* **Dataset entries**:
....

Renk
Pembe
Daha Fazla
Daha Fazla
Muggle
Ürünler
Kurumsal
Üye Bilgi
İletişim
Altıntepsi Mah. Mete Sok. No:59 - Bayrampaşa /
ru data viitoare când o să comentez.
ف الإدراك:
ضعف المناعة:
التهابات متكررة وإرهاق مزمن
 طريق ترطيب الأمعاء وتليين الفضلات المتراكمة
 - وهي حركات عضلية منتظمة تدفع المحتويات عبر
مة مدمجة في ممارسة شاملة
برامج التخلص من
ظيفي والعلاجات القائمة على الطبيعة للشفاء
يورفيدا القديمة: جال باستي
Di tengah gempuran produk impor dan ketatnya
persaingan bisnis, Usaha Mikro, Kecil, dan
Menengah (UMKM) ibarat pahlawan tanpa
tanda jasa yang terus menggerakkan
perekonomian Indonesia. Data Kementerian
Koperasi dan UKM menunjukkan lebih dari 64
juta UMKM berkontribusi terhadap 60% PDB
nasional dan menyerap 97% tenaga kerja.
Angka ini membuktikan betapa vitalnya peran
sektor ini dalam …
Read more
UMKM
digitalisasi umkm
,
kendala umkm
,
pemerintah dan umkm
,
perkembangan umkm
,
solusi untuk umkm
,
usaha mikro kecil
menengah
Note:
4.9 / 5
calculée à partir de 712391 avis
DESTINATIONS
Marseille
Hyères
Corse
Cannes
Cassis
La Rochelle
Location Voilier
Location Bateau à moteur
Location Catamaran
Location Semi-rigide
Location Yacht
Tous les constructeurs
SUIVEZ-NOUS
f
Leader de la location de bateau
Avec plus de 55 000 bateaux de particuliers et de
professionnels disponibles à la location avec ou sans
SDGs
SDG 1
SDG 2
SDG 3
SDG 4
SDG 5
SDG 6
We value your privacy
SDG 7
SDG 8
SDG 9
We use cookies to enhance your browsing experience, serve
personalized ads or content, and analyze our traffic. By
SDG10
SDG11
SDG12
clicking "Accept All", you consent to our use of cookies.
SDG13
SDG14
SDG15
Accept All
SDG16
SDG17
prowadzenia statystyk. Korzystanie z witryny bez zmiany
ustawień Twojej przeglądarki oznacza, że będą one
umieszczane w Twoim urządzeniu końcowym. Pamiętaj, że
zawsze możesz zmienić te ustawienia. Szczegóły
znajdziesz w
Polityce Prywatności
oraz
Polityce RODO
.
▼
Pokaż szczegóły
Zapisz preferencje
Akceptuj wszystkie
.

....

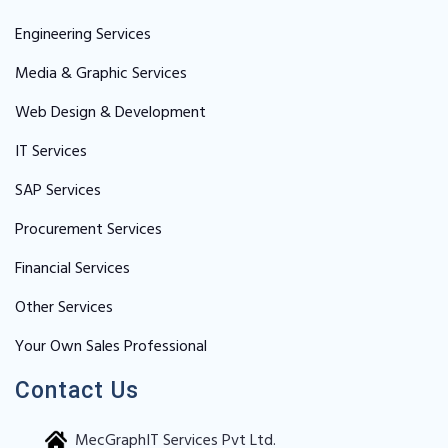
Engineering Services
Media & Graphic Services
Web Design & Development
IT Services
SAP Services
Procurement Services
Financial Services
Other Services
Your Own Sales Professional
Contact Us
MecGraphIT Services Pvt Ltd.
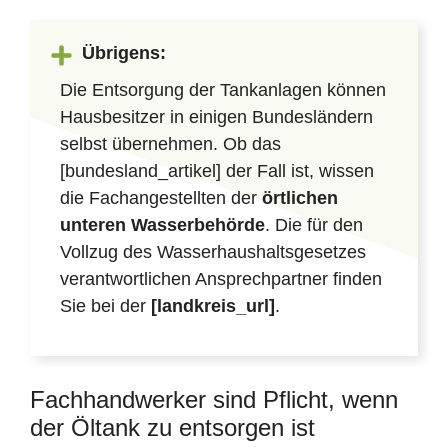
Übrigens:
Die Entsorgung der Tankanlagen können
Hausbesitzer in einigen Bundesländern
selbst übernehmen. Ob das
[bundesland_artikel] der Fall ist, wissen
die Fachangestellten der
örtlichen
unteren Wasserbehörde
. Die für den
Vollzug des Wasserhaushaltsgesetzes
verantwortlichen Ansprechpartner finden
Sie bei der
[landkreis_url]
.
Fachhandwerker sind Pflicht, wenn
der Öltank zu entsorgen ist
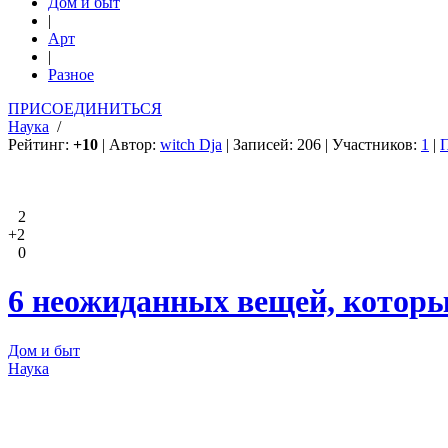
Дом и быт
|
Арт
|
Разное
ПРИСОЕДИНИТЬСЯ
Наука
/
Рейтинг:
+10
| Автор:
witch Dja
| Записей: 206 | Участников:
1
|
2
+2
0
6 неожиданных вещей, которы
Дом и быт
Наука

....

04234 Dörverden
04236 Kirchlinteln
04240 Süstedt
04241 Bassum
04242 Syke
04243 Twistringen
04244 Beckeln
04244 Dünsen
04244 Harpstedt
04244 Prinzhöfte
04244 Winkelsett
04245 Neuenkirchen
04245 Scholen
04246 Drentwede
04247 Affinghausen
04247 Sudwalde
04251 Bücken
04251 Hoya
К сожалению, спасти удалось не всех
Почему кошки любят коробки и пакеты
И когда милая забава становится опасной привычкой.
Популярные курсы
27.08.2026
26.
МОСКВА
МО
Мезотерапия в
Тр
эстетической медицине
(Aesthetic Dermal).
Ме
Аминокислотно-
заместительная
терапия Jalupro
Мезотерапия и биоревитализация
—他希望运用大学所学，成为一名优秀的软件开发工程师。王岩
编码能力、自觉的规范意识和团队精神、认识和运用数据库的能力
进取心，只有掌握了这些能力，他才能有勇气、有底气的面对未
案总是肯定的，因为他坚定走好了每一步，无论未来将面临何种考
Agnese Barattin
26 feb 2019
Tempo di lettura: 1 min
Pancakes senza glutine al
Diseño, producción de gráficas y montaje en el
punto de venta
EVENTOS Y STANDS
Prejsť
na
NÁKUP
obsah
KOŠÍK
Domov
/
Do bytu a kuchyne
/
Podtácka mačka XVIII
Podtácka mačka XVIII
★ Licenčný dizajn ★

....

* **What to do**: Taking the entries above, write out exactly the lines starting with the line containing "Die Entsorgung der Tankanlagen können" and going on through the line containing "Vollzug des Wasserhaushaltsgesetzes", both included, and nothing else.

* **Result of this task**:
Die Entsorgung der Tankanlagen können
Hausbesitzer in einigen Bundesländern
selbst übernehmen. Ob das
[bundesland_artikel] der Fall ist, wissen
die Fachangestellten der
örtlichen
unteren Wasserbehörde
. Die für den
Vollzug des Wasserhaushaltsgesetzes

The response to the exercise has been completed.